Job:
Which lines in the material below contain the string "chart"? Collect each such line in full, treating uppercase and lowercase as different.

Data records:
- Opening Delimiter -

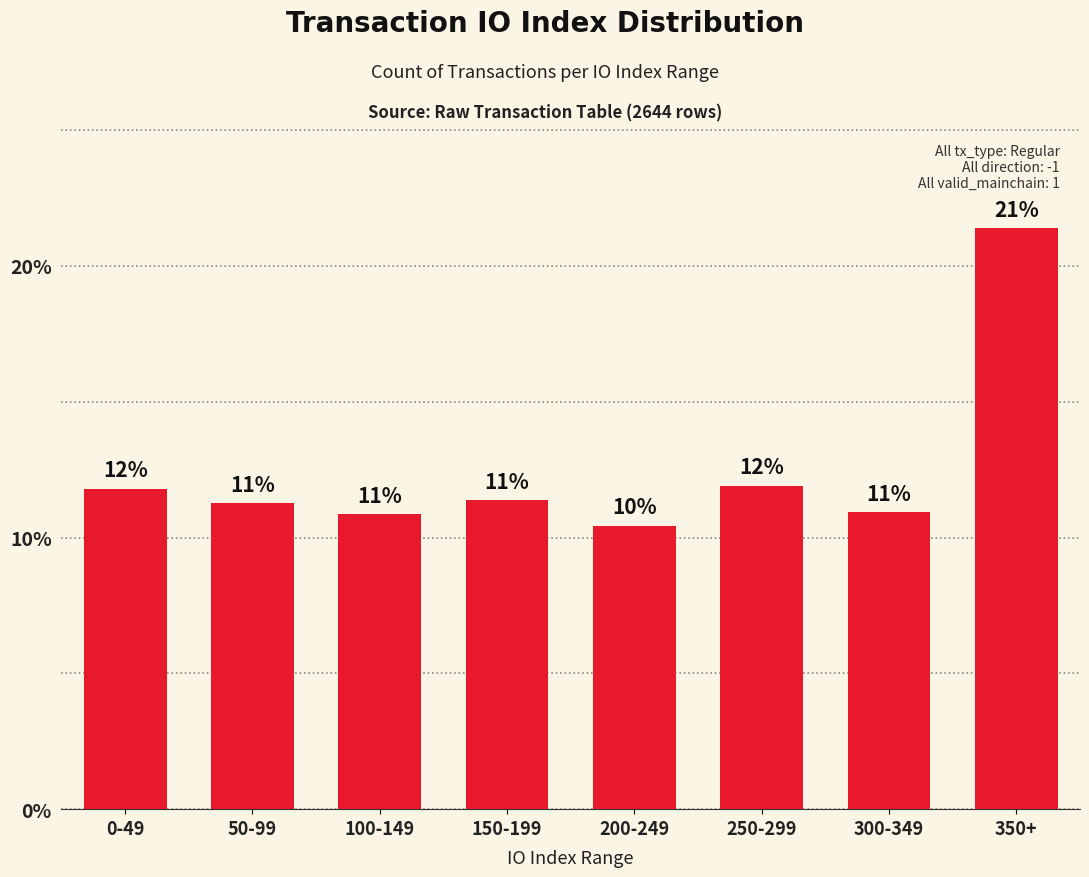

Are the bars horizontal?

No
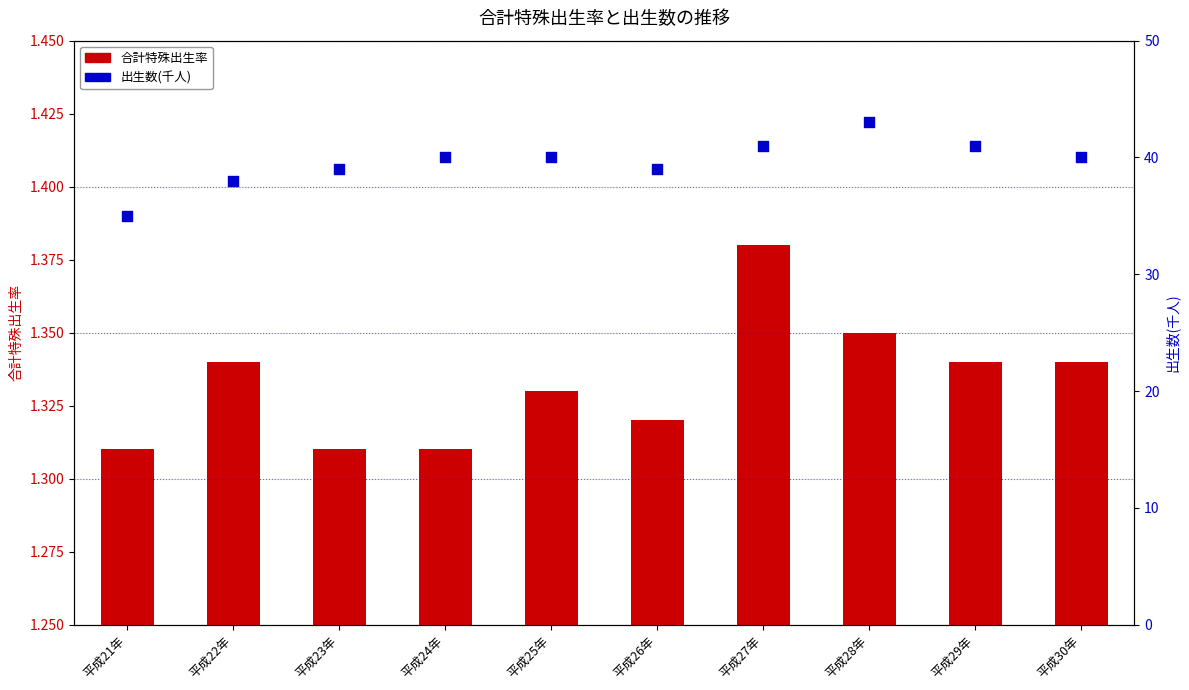

What is the total value across all series at 平成28年?

44.4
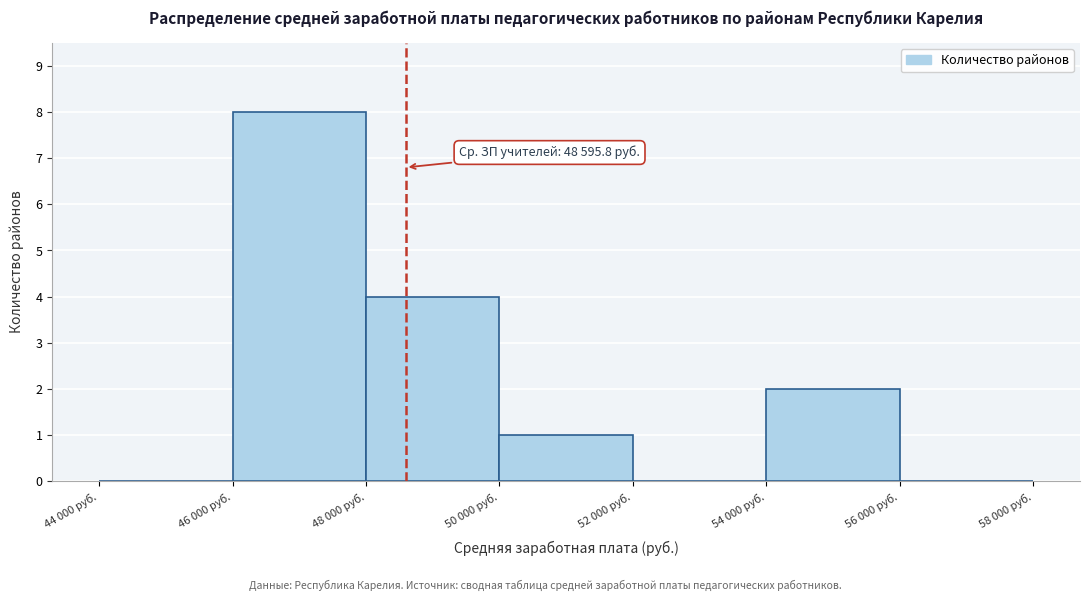

Reading left to right, extract all data points from this chart.

44 000 руб.=0	46 000 руб.=8	48 000 руб.=4	50 000 руб.=1	52 000 руб.=0	54 000 руб.=2	56 000 руб.=0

- Closing Delimiter -

Response box:
Reading left to right, extract all data points from this chart.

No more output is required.